Goal of the exercise - Extract and repeat verbatim the lines in the records from the line containing "Tap the **➕" to the line containing "- Use other", including both of those lines.

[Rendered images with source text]

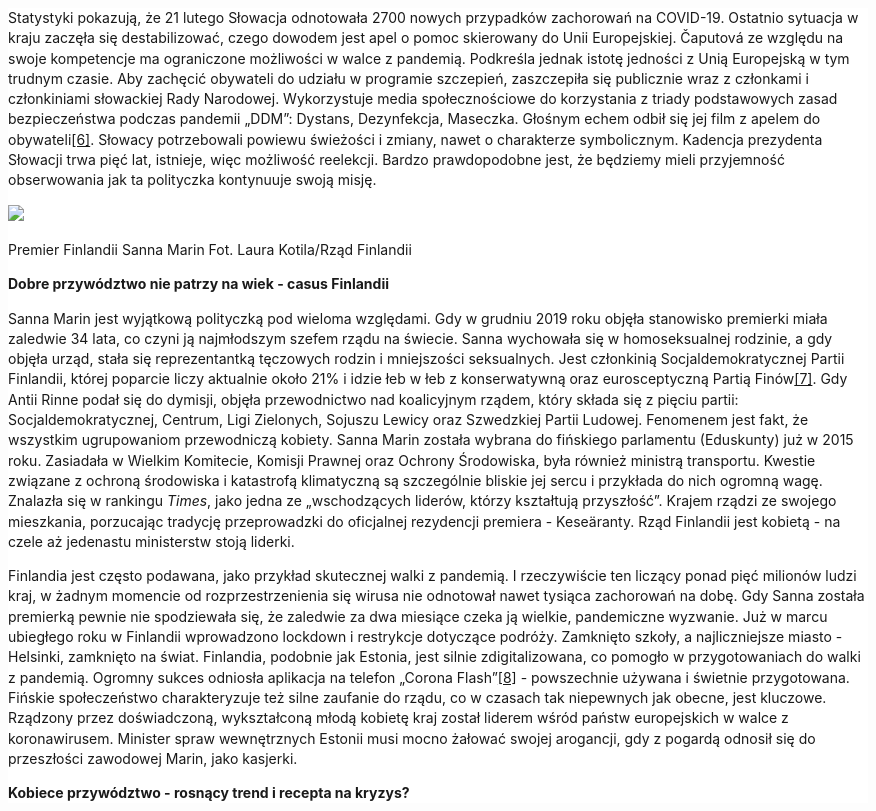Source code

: Statystyki pokazują, że 21 lutego Słowacja odnotowała 2700 nowych przypadków zachorowań na COVID-19. Ostatnio sytuacja w kraju zaczęła się destabilizować, czego dowodem jest apel o pomoc skierowany do Unii Europejskiej. Čaputová ze względu na swoje kompetencje ma ograniczone możliwości w walce z pandemią. Podkreśla jednak istotę jedności z Unią Europejską w tym trudnym czasie. Aby zachęcić obywateli do udziału w programie szczepień, zaszczepiła się publicznie wraz z członkami i członkiniami słowackiej Rady Narodowej. Wykorzystuje media społecznościowe do korzystania z triady podstawowych zasad bezpieczeństwa podczas pandemii „DDM”: Dystans, Dezynfekcja, Maseczka. Głośnym echem odbił się jej film z apelem do obywateli[\[6\]](#_ftn6). Słowacy potrzebowali powiewu świeżości i zmiany, nawet o charakterze symbolicznym. Kadencja prezydenta Słowacji trwa pięć lat, istnieje, więc możliwość reelekcji. Bardzo prawdopodobne jest, że będziemy mieli przyjemność obserwowania jak ta polityczka kontynuuje swoją misję.

![](https://res.cloudinary.com/inspro/image/upload/v1615891928/rodm/Sanna_Marin_iw5xaz.jpg)

Premier Finlandii Sanna Marin Fot. Laura Kotila/Rząd Finlandii 

**Dobre przywództwo nie patrzy na wiek - casus Finlandii**

Sanna Marin jest wyjątkową polityczką pod wieloma względami. Gdy w grudniu 2019 roku objęła stanowisko premierki miała zaledwie 34 lata, co czyni ją najmłodszym szefem rządu na świecie. Sanna wychowała się w homoseksualnej rodzinie, a gdy objęła urząd, stała się reprezentantką tęczowych rodzin i mniejszości seksualnych. Jest członkinią Socjaldemokratycznej Partii Finlandii, której poparcie liczy aktualnie około 21% i idzie łeb w łeb z konserwatywną oraz eurosceptyczną Partią Finów[\[7\]](#_ftn7). Gdy Antii Rinne podał się do dymisji, objęła przewodnictwo nad koalicyjnym rządem, który składa się z pięciu partii: Socjaldemokratycznej, Centrum, Ligi Zielonych, Sojuszu Lewicy oraz Szwedzkiej Partii Ludowej. Fenomenem jest fakt, że wszystkim ugrupowaniom przewodniczą kobiety. Sanna Marin została wybrana do fińskiego parlamentu (Eduskunty) już w 2015 roku. Zasiadała w Wielkim Komitecie, Komisji Prawnej oraz Ochrony Środowiska, była również ministrą transportu. Kwestie związane z ochroną środowiska i katastrofą klimatyczną są szczególnie bliskie jej sercu i przykłada do nich ogromną wagę. Znalazła się w rankingu _Times_, jako jedna ze „wschodzących liderów, którzy kształtują przyszłość”. Krajem rządzi ze swojego mieszkania, porzucając tradycję przeprowadzki do oficjalnej rezydencji premiera - Keseäranty. Rząd Finlandii jest kobietą - na czele aż jedenastu ministerstw stoją liderki.

Finlandia jest często podawana, jako przykład skutecznej walki z pandemią. I rzeczywiście ten liczący ponad pięć milionów ludzi kraj, w żadnym momencie od rozprzestrzenienia się wirusa nie odnotował nawet tysiąca zachorowań na dobę. Gdy Sanna została premierką pewnie nie spodziewała się, że zaledwie za dwa miesiące czeka ją wielkie, pandemiczne wyzwanie. Już w marcu ubiegłego roku w Finlandii wprowadzono lockdown i restrykcje dotyczące podróży. Zamknięto szkoły, a najliczniejsze miasto - Helsinki, zamknięto na świat. Finlandia, podobnie jak Estonia, jest silnie zdigitalizowana, co pomogło w przygotowaniach do walki z pandemią. Ogromny sukces odniosła aplikacja na telefon „Corona Flash”[\[8\]](#_ftn8) - powszechnie używana i świetnie przygotowana. Fińskie społeczeństwo charakteryzuje też silne zaufanie do rządu, co w czasach tak niepewnych jak obecne, jest kluczowe. Rządzony przez doświadczoną, wykształconą młodą kobietę kraj został liderem wśród państw europejskich w walce z koronawirusem. Minister spraw wewnętrznych Estonii musi mocno żałować swojej arogancji, gdy z pogardą odnosił się do przeszłości zawodowej Marin, jako kasjerki.

**Kobiece przywództwo - rosnący trend i recepta na kryzys?**

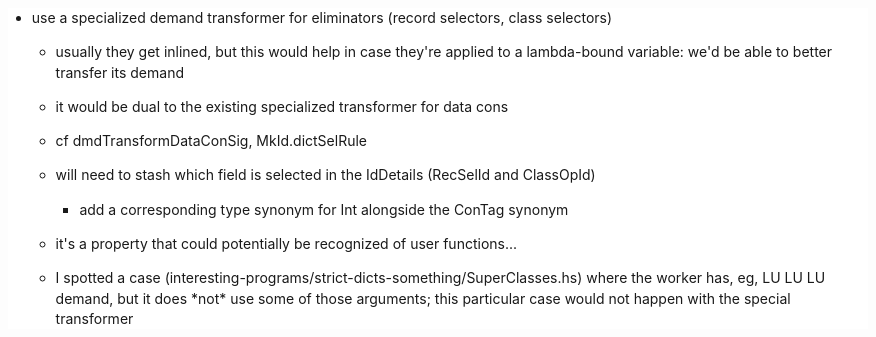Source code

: - use a specialized demand transformer for eliminators (record selectors, class selectors)

  - usually they get inlined, but this would help in case they're applied to a lambda-bound variable: we'd be able to better transfer its demand
  - it would be dual to the existing specialized transformer for data cons
  - cf dmdTransformDataConSig, MkId.dictSelRule
  - will need to stash which field is selected in the IdDetails (RecSelId and ClassOpId)

    - add a corresponding type synonym for Int alongside the ConTag synonym
  - it's a property that could potentially be recognized of user functions...
  - I spotted a case (interesting-programs/strict-dicts-something/SuperClasses.hs) where the worker has, eg, LU LU LU demand, but it does \*not\* use some of those arguments; this  particular case would not happen with the special transformer 
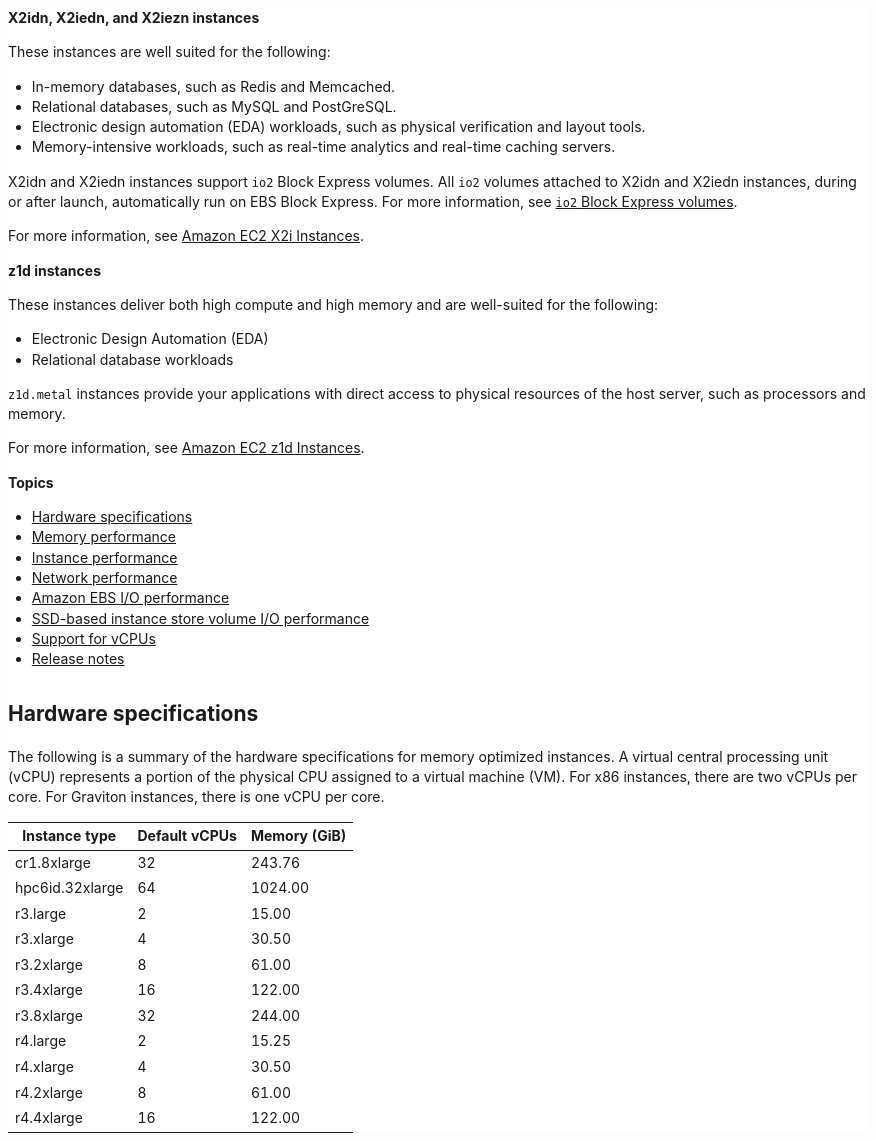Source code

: **X2idn, X2iedn, and X2iezn instances**

These instances are well suited for the following:
+ In\-memory databases, such as Redis and Memcached\.
+ Relational databases, such as MySQL and PostGreSQL\.
+ Electronic design automation \(EDA\) workloads, such as physical verification and layout tools\.
+ Memory\-intensive workloads, such as real\-time analytics and real\-time caching servers\.

X2idn and X2iedn instances support `io2` Block Express volumes\. All `io2` volumes attached to X2idn and X2iedn instances, during or after launch, automatically run on EBS Block Express\. For more information, see [`io2` Block Express volumes](https://docs.aws.amazon.com/AWSEC2/latest/UserGuide/ebs-volume-types.html#io2-block-express)\.

For more information, see [Amazon EC2 X2i Instances](https://aws.amazon.com/ec2/instance-types/x2i/)\.

**z1d instances**

These instances deliver both high compute and high memory and are well\-suited for the following:
+ Electronic Design Automation \(EDA\)
+ Relational database workloads

`z1d.metal` instances provide your applications with direct access to physical resources of the host server, such as processors and memory\.

For more information, see [Amazon EC2 z1d Instances](https://aws.amazon.com/ec2/instance-types/z1d)\.

**Topics**
+ [Hardware specifications](#memory-instances-hardware)
+ [Memory performance](#memory-perf)
+ [Instance performance](#memory-compute-perf)
+ [Network performance](#memory-network-perf)
+ [Amazon EBS I/O performance](#memory-ebs-perf)
+ [SSD\-based instance store volume I/O performance](#instances-ssd-perf)
+ [Support for vCPUs](#high-cpu-support)
+ [Release notes](#memory-instance-limits)

## Hardware specifications<a name="memory-instances-hardware"></a>

The following is a summary of the hardware specifications for memory optimized instances\. A virtual central processing unit \(vCPU\) represents a portion of the physical CPU assigned to a virtual machine \(VM\)\. For x86 instances, there are two vCPUs per core\. For Graviton instances, there is one vCPU per core\.


| Instance type | Default vCPUs | Memory \(GiB\) | 
| --- | --- | --- | 
| cr1\.8xlarge | 32 | 243\.76 | 
| hpc6id\.32xlarge | 64 | 1024\.00 | 
| r3\.large | 2 | 15\.00 | 
| r3\.xlarge | 4 | 30\.50 | 
| r3\.2xlarge | 8 | 61\.00 | 
| r3\.4xlarge | 16 | 122\.00 | 
| r3\.8xlarge | 32 | 244\.00 | 
| r4\.large | 2 | 15\.25 | 
| r4\.xlarge | 4 | 30\.50 | 
| r4\.2xlarge | 8 | 61\.00 | 
| r4\.4xlarge | 16 | 122\.00 | 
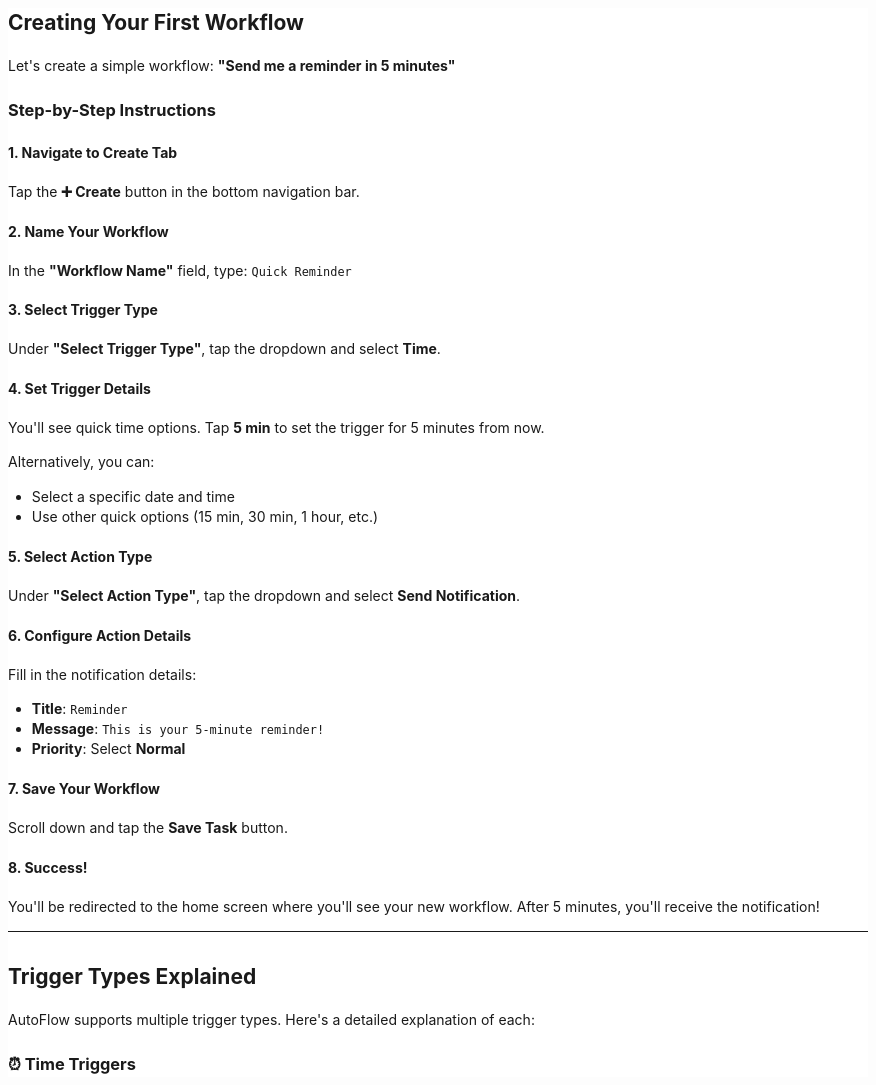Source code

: 
## Creating Your First Workflow

Let's create a simple workflow: **"Send me a reminder in 5 minutes"**

### Step-by-Step Instructions

#### 1. Navigate to Create Tab

Tap the **➕ Create** button in the bottom navigation bar.

#### 2. Name Your Workflow

In the **"Workflow Name"** field, type: `Quick Reminder`

#### 3. Select Trigger Type

Under **"Select Trigger Type"**, tap the dropdown and select **Time**.

#### 4. Set Trigger Details

You'll see quick time options. Tap **5 min** to set the trigger for 5 minutes from now.

Alternatively, you can:
- Select a specific date and time
- Use other quick options (15 min, 30 min, 1 hour, etc.)

#### 5. Select Action Type

Under **"Select Action Type"**, tap the dropdown and select **Send Notification**.

#### 6. Configure Action Details

Fill in the notification details:
- **Title**: `Reminder`
- **Message**: `This is your 5-minute reminder!`
- **Priority**: Select **Normal**

#### 7. Save Your Workflow

Scroll down and tap the **Save Task** button.

#### 8. Success!

You'll be redirected to the home screen where you'll see your new workflow. After 5 minutes, you'll receive the notification!

---

## Trigger Types Explained

AutoFlow supports multiple trigger types. Here's a detailed explanation of each:

### ⏰ Time Triggers
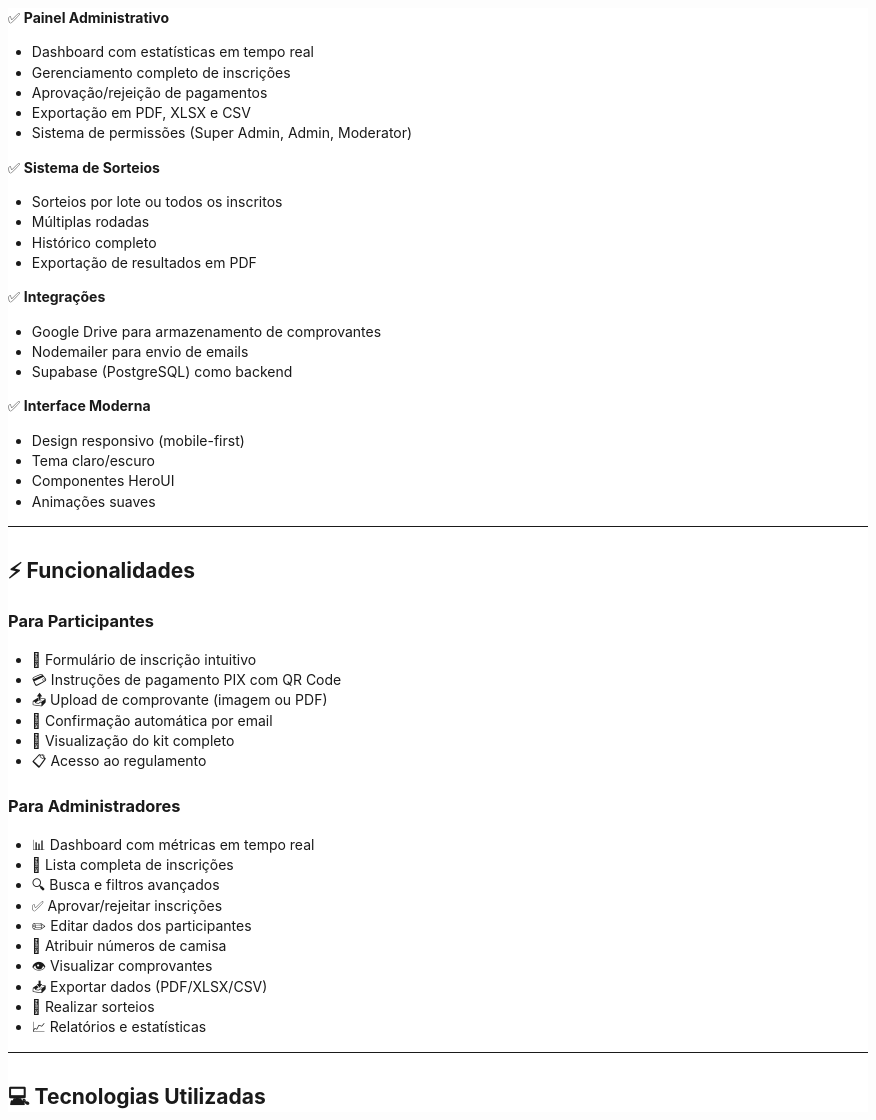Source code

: ✅ **Painel Administrativo**
- Dashboard com estatísticas em tempo real
- Gerenciamento completo de inscrições
- Aprovação/rejeição de pagamentos
- Exportação em PDF, XLSX e CSV
- Sistema de permissões (Super Admin, Admin, Moderator)

✅ **Sistema de Sorteios**
- Sorteios por lote ou todos os inscritos
- Múltiplas rodadas
- Histórico completo
- Exportação de resultados em PDF

✅ **Integrações**
- Google Drive para armazenamento de comprovantes
- Nodemailer para envio de emails
- Supabase (PostgreSQL) como backend

✅ **Interface Moderna**
- Design responsivo (mobile-first)
- Tema claro/escuro
- Componentes HeroUI
- Animações suaves

---

## ⚡ Funcionalidades

### Para Participantes

- 📝 Formulário de inscrição intuitivo
- 💳 Instruções de pagamento PIX com QR Code
- 📤 Upload de comprovante (imagem ou PDF)
- 📧 Confirmação automática por email
- 🎽 Visualização do kit completo
- 📋 Acesso ao regulamento

### Para Administradores

- 📊 Dashboard com métricas em tempo real
- 👥 Lista completa de inscrições
- 🔍 Busca e filtros avançados
- ✅ Aprovar/rejeitar inscrições
- ✏️ Editar dados dos participantes
- 🔢 Atribuir números de camisa
- 👁️ Visualizar comprovantes
- 📥 Exportar dados (PDF/XLSX/CSV)
- 🎲 Realizar sorteios
- 📈 Relatórios e estatísticas

---

## 💻 Tecnologias Utilizadas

Answer section -
Tap the **➕ Create** button in the bottom navigation bar.

#### 2. Name Your Workflow

In the **"Workflow Name"** field, type: `Quick Reminder`

#### 3. Select Trigger Type

Under **"Select Trigger Type"**, tap the dropdown and select **Time**.

#### 4. Set Trigger Details

You'll see quick time options. Tap **5 min** to set the trigger for 5 minutes from now.

Alternatively, you can:
- Select a specific date and time
- Use other quick options (15 min, 30 min, 1 hour, etc.)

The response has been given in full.